### FRAGMENTO DE ORIGEN

● ● ● ● ●

Carlos Saura: "papá" no cumplirá cien años

El fallecimiento del cineasta justo antes de recibir el Goya honorífico nos obliga a repasar su inigualable e imprescindible obra

Si un director merecía el Goya a toda una carrera, ese era Carlos Saura. No sólo dedicó una película al pintor, "Goya en Burdeos" (1999), sino que ya en su segundo largometraje, "Llanto por un bandido" (1964), recreaba con singular impacto icónico la célebre pintura “negra” del artista conocida como "Duelo a garrotazos" o "La riña". No deja de ser triste que, poco antes de recibirlo, el premio se haya convertido en reconocimiento póstumo.

Resulta fácil señalar paralelismos entre Saura y Goya, en una filmografía que, a menudo, exploró los aspectos más negros y sórdidos de la sociedad española con títulos como "Los golfos" (1960), bajo la influencia del neorrealismo italiano; la citada "Llanto por un bandido"; la magistral y violenta "La caza" (1966), favorita de Peckinpah; su visión del género quinqui, "Deprisa, deprisa" (1981); la tragicómica "¡Ay, Carmela!" (1990), con sus desastres de otra guerra; o la recreación de los asesinatos de Puerto Urraco en "El 7º día" (2004). Por no hablar de la pasión de ambos por la fiesta popular, su música y sus folclóricos caprichos.

● ● ● ● ●

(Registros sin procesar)
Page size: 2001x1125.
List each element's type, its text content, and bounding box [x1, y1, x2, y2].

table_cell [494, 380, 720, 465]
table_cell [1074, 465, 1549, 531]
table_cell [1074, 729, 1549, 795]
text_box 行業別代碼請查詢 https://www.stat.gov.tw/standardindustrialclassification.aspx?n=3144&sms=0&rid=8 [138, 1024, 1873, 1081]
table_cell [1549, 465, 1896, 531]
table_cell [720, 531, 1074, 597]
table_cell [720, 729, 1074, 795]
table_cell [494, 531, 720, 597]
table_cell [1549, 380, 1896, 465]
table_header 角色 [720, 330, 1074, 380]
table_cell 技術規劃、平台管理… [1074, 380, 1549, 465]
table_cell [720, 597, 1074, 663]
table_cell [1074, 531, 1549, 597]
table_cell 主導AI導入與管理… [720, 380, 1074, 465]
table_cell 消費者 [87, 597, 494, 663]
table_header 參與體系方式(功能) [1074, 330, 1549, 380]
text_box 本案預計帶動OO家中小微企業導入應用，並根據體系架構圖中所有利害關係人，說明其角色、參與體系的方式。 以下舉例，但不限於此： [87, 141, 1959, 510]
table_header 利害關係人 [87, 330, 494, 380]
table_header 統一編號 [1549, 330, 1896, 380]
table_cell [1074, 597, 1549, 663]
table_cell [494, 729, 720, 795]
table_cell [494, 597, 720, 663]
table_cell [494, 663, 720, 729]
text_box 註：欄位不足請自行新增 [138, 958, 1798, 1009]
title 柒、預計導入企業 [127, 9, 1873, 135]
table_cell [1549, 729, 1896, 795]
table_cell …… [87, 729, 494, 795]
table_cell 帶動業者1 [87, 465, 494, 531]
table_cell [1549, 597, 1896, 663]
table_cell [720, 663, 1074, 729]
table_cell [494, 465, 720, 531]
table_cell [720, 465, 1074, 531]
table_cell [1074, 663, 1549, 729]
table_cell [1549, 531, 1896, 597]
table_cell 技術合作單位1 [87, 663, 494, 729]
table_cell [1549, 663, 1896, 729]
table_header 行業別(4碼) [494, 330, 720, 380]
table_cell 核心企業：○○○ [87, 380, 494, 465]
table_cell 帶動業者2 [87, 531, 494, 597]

● ● ● ● ●

### CONSIGNA 1
Transcribe del artículo sobre Carlos Saura todo el pasaje que va desde "Resulta fácil señalar" hasta "sus folclóricos caprichos.".
### CONSIGNA 2
Según el artículo sobre Carlos Saura, ¿por qué era Saura el director que merecía el Goya a toda una carrera? Contesta en una a tres oraciones.

### RESPUESTA CORRECTA 1
Resulta fácil señalar paralelismos entre Saura y Goya, en una filmografía que, a menudo, exploró los aspectos más negros y sórdidos de la sociedad española con títulos como "Los golfos" (1960), bajo la influencia del neorrealismo italiano; la citada "Llanto por un bandido"; la magistral y violenta "La caza" (1966), favorita de Peckinpah; su visión del género quinqui, "Deprisa, deprisa" (1981); la tragicómica "¡Ay, Carmela!" (1990), con sus desastres de otra guerra; o la recreación de los asesinatos de Puerto Urraco en "El 7º día" (2004). Por no hablar de la pasión de ambos por la fiesta popular, su música y sus folclóricos caprichos.

### RESPUESTA CORRECTA 2
Porque no solo dedicó una película al pintor, "Goya en Burdeos" (1999), sino que ya en su segundo largometraje, "Llanto por un bandido" (1964), recreó con singular impacto icónico la célebre pintura negra de Goya conocida como "Duelo a garrotazos" o "La riña".